KOMPAS.com - Di media sosial, beredar video yang menunjukkan sejumlah orang melakukan kegiatan foto diri atau selfie di kawasan terdampak bencana erupsi Gunung Semeru.
Seorang perempuan terlihat tengah berpose di kawasan yang tertutup abu dan perempuan yang lain bersiap menangkapnya dengan lensa kamera ponsel.
Masih dari video yang sama, di sisi yang lain, tiga orang perempuan terlihat tengah berjalan di kawasan yang sama. Bahkan, di dekatnya terlihat asap putih dari material vulkanis yang dimuntahkan Semeru masih mengepul.
Mereka mengenakan kacamata hitam, pakaian kasual, dan berjalan berdekatan,
Salah satu akun yang mengunggah video tersebut adalah Instagram @visitpronojiwo.
View this post on Instagram
Mereka menjadi kesulitan bergerak cepat, terlebih jika sewaktu-waktu bencana susulan terjadi.
"Tentu saja (mengganggu), karena lokasi tersebut masih rawan potensi bencana susulan. Ketika ada aktivitas (susulan) dari Semeru akan diperlukan gerak cepat untuk keluar dari lokasi. Jika banyak masyarakat di lokasi terdampak, tentu saja akan memperlambat proses tersebut," kata Abdul Muhari yang akrab disapa Aam, Minggu (12/12/2021).
Orang-orang yang datang hanya dengan tujuan berfoto dengan latar tempat lokasi terdampak bencana dinilainya tidak mendukung upaya kemanusiaan yang tengah dilakukan oleh para petugas dan relawan di sana.

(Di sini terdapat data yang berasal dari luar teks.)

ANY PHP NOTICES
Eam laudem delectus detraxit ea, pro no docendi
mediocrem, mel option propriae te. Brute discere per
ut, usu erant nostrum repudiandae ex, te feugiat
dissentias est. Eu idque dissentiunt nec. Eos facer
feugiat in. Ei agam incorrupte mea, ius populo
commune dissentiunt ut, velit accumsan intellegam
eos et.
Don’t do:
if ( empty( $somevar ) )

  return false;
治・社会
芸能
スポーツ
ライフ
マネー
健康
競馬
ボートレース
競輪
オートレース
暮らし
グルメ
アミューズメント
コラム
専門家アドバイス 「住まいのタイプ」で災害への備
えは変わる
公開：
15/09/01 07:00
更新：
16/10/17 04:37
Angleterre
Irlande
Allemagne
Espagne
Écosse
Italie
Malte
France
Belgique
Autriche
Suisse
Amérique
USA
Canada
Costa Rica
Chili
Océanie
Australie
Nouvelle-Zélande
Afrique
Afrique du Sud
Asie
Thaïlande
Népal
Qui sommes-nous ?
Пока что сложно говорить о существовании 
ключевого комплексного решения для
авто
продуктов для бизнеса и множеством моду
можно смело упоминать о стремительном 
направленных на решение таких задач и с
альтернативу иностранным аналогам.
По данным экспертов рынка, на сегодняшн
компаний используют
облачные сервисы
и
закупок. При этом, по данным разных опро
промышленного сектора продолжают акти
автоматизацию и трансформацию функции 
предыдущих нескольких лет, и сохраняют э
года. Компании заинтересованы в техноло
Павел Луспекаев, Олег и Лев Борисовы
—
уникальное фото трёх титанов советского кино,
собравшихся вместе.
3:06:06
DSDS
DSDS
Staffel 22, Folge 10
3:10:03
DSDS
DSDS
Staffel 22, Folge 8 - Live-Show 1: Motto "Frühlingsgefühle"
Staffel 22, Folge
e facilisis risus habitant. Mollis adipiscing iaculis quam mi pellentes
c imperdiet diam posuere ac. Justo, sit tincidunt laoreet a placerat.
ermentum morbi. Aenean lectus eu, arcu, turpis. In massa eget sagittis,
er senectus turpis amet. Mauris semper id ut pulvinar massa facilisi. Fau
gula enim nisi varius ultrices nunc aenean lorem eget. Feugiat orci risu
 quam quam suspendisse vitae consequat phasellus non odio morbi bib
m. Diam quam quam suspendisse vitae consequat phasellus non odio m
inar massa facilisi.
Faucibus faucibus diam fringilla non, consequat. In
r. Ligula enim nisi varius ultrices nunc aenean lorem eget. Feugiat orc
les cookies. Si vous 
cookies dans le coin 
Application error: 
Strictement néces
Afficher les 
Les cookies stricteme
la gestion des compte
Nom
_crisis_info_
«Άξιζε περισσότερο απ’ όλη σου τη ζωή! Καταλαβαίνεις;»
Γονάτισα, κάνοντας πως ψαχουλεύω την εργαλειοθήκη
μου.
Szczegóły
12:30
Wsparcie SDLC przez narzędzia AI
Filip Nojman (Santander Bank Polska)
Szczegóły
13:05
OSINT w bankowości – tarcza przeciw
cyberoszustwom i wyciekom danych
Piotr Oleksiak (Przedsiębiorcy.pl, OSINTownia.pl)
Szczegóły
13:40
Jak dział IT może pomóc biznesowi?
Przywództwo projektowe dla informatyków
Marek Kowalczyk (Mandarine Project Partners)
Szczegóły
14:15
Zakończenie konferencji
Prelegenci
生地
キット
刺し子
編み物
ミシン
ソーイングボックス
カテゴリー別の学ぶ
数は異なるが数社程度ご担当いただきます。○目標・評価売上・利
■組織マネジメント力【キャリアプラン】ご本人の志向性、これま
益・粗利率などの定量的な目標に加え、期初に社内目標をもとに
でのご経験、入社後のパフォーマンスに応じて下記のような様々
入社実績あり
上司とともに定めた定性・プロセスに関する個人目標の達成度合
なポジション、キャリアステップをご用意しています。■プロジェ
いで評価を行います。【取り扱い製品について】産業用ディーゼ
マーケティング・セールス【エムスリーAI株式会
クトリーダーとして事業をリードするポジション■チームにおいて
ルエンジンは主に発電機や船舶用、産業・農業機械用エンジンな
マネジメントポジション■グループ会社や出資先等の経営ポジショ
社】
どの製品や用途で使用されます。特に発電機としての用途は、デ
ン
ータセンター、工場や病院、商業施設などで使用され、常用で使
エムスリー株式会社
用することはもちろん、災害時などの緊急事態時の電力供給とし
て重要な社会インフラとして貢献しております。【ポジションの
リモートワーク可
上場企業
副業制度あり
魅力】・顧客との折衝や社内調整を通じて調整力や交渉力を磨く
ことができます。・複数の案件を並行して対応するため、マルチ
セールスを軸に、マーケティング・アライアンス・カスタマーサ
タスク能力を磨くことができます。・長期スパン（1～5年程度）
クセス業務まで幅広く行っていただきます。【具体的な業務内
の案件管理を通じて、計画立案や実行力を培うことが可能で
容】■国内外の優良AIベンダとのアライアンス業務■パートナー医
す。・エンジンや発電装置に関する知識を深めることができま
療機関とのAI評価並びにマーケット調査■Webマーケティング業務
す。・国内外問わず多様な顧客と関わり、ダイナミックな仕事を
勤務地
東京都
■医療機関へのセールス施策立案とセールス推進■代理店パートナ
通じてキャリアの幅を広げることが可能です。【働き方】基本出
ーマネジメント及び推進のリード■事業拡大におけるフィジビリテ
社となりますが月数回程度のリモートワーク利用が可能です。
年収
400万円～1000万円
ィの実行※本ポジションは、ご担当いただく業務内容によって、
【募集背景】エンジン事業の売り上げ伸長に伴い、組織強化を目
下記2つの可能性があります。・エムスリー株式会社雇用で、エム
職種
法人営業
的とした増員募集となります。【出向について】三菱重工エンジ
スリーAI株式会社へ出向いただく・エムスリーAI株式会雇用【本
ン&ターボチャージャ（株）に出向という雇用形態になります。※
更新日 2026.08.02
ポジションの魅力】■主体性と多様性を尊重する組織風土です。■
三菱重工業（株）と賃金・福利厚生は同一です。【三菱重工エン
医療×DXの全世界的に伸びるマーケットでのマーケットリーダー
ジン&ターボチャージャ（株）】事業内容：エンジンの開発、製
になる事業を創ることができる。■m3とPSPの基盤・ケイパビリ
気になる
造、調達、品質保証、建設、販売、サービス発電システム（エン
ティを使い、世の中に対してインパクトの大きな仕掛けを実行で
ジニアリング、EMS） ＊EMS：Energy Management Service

"Saat ini kami masih melakukan pencarian korban hilang. Proses ini masih berlangsung. Kami harapkan dukungan semua pihak untuk membantu kelancaran proses pencarian korban tersebut, termasuk dengan tidak melakukan aktivitas-aktivitas yang tidak relevan dengan upaya pencarian korban," jelas dia.
Terkait potensi bencana susulan, keberadaan masyarakat di lokasi terdampak bencana dengan kepentingan di luar misi kemanusiaan justru akan menambah potensi jatuhnya korban tambahan.
Oleh karena itu, BNPB mengimbau siapa pun yang tidak berkepentingan agar tidak mendekat atau berada di lokasi bencana.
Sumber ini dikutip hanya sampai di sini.